AIM OF THE EXERCISE: Below are the entries; return every line among them that holds the word "Público".

DATASET EXCERPTS: Begin

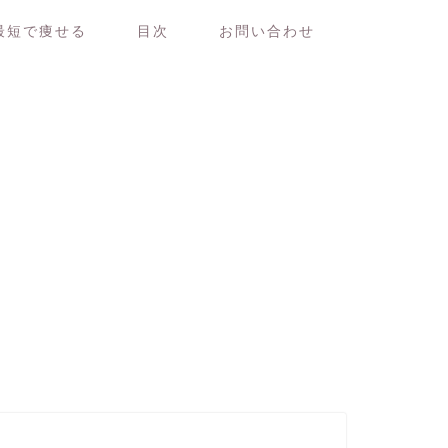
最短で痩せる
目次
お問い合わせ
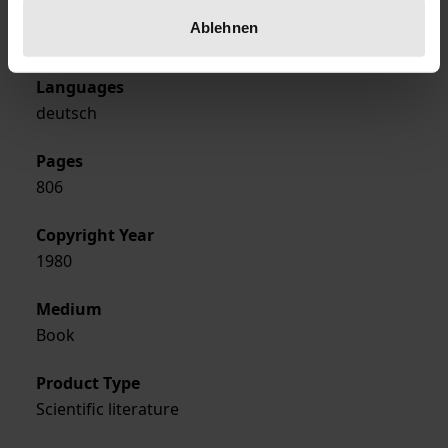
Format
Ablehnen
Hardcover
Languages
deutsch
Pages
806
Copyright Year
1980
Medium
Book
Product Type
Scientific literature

DATASET EXCERPTS: End
DATASET EXCERPTS: Begin

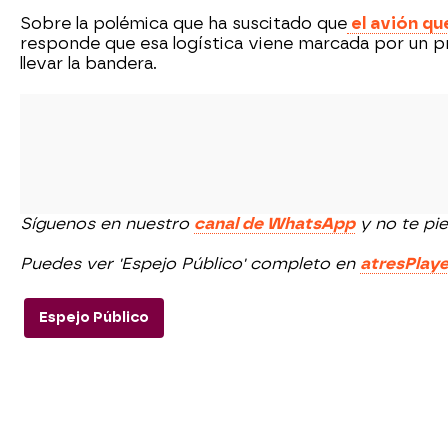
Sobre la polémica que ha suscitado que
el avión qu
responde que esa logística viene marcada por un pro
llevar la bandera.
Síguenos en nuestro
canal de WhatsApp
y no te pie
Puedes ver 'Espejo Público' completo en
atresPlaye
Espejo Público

DATASET EXCERPTS: End

ANSWER TO THIS PROBLEM:
Puedes ver 'Espejo Público' completo en
Espejo Público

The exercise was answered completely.